À l’instar de plusieurs centaines de Québécois, Lysane Gosselin s’est retrouvée impuissante devant la maladie qui a frappé sa mère, et qui l’a finalement emportée le 15 mai dernier.

Âgée de 73 ans, Danielle Charbonneau était en bonne santé et rien ne laissait présager qu’elle pourrait faire partie d’un triste bilan. «Elle logeait dans un CHSLD de Longueuil et elle était pratiquement toujours isolée dans sa chambre. Peut-être a-t-elle attrapé le virus sur un objet contaminé ou par un employé qui était asymptomatique», suggère-t-elle.

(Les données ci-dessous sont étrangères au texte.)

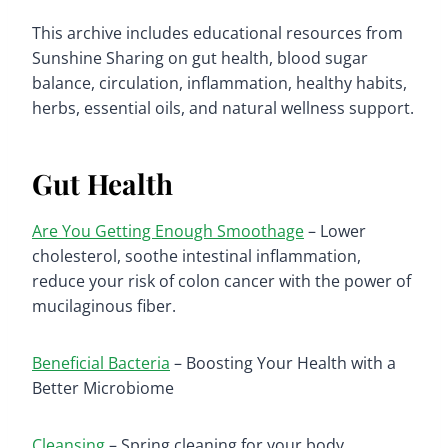
This archive includes educational resources from
Sunshine Sharing on gut health, blood sugar
balance, circulation, inflammation, healthy habits,
herbs, essential oils, and natural wellness support.
Gut Health
Are You Getting Enough Smoothage
– Lower
cholesterol, soothe intestinal inflammation,
reduce your risk of colon cancer with the power of
mucilaginous fiber.
Beneficial Bacteria
– Boosting Your Health with a
Better Microbiome
Cleansing
– Spring cleaning for your body.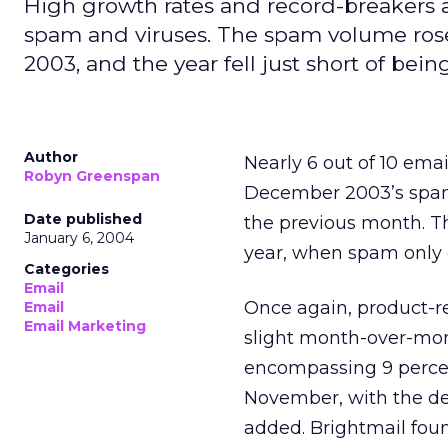
High growth rates and record-breakers a
spam and viruses. The spam volume rose
2003, and the year fell just short of bei
Author
Nearly 6 out of 10 ema
Robyn Greenspan
December 2003’s spam 
Date published
the previous month. Th
January 6, 2004
year, when spam only 
Categories
Email
Once again, product-
Email
Email Marketing
slight month-over-mon
encompassing 9 percen
November, with the dec
added. Brightmail foun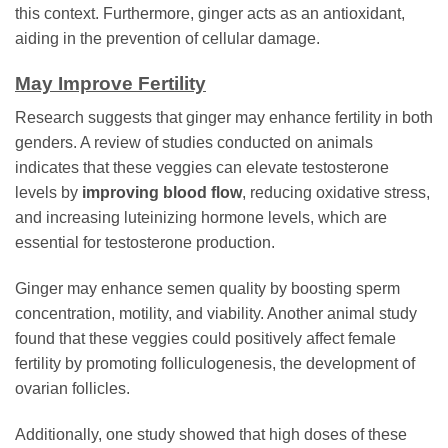
this context. Furthermore, ginger acts as an antioxidant,
aiding in the prevention of cellular damage.
May Improve Fertility
Research suggests that ginger may enhance fertility in both
genders. A review of studies conducted on animals
indicates that these veggies can elevate testosterone
levels by
improving blood flow
, reducing oxidative stress,
and increasing luteinizing hormone levels, which are
essential for testosterone production.
Ginger may enhance semen quality by boosting sperm
concentration, motility, and viability. Another animal study
found that these veggies could positively affect female
fertility by promoting folliculogenesis, the development of
ovarian follicles.
Additionally, one study showed that high doses of these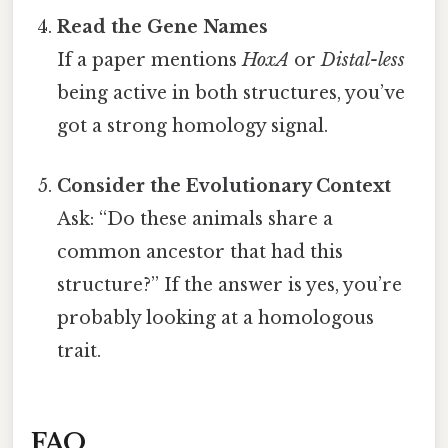
Read the Gene Names
If a paper mentions
HoxA
or
Distal-less
being active in both structures, you’ve
got a strong homology signal.
Consider the Evolutionary Context
Ask: “Do these animals share a
common ancestor that had this
structure?” If the answer is yes, you’re
probably looking at a homologous
trait.
FAQ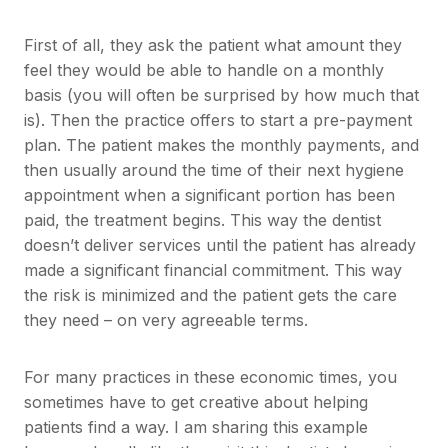
First of all, they ask the patient what amount they
feel they would be able to handle on a monthly
basis (you will often be surprised by how much that
is). Then the practice offers to start a pre-payment
plan. The patient makes the monthly payments, and
then usually around the time of their next hygiene
appointment when a significant portion has been
paid, the treatment begins. This way the dentist
doesn’t deliver services until the patient has already
made a significant financial commitment. This way
the risk is minimized and the patient gets the care
they need – on very agreeable terms.
For many practices in these economic times, you
sometimes have to get creative about helping
patients find a way. I am sharing this example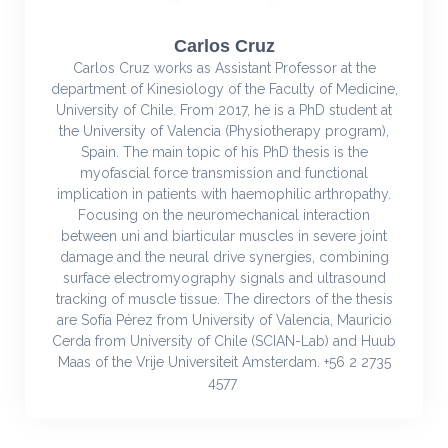
Carlos Cruz
Carlos Cruz works as Assistant Professor at the
department of Kinesiology of the Faculty of Medicine,
University of Chile. From 2017, he is a PhD student at
the University of Valencia (Physiotherapy program),
Spain. The main topic of his PhD thesis is the
myofascial force transmission and functional
implication in patients with haemophilic arthropathy.
Focusing on the neuromechanical interaction
between uni and biarticular muscles in severe joint
damage and the neural drive synergies, combining
surface electromyography signals and ultrasound
tracking of muscle tissue. The directors of the thesis
are Sofía Pérez from University of Valencia, Mauricio
Cerda from University of Chile (SCIAN-Lab) and Huub
Maas of the Vrije Universiteit Amsterdam. +56 2 2735
4577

Transférée dans un centre hospitalier de la Rive-Sud, Mme Charbonneau est décédée quelques jours plus tard, malgré les efforts du personnel médical. «À moins qu’un malade soit en phase palliative, il n’est pas possible de le visiter puisqu’on l’isole le plus possible. Lorsqu’on a appris que la fin était proche, il était déjà trop tard pour se rendre à son chevet», se désole Mme Gosselin.

Funérailles reportées

En raison des contraintes sanitaires qui touchent les salons funéraires, le rituel d’adieu risque d’attendre lui aussi. «On nous avait proposé de tenir des funérailles virtuelles, mais ce n’est pas une formule qui m’intéresse. Quand tu organises une cérémonie en mémoire de quelqu’un, tu as justement besoin d’avoir des contacts humains et des échanges avec des gens qui l’ont connu», fait-elle valoir.

«Dans le contexte actuel, l’incinération est obligatoire pour les personnes qui décèdent du coronavirus. Le plus ironique, c’est que le salon funéraire avec lequel nous faisons affaire (dans la région de Montréal) a déjà un mois d’attente pour les incinérations», ajoute Lysane Gosselin sur un ton incrédule.

En dépit de ce scénario cauchemardesque, la mère de famille magogoise continue de croire que «ça va bien aller», tel qu’on peut l’apercevoir devant sa demeure.

Incidemment, c’est la compagnie pour laquelle elle est représentante (fitforrun.ca) qui avait au départ commandé une dizaine d’arches gonflables et différentes médailles pour souligner le travail des employés de la santé et des services essentiels. «Ces gens méritent qu’on reconnaisse leur apport, alors on les visite sur leur lieu de travail pour leur remettre des médailles», explique-t-elle.

«Mais si vous voulez faire un coup d’éclat, on peut très bien vous vendre ou vous louer un arc-en-ciel de 24 pieds de hauteur. C’est certain que vous ne passerez pas inaperçu», conclut-elle en riant.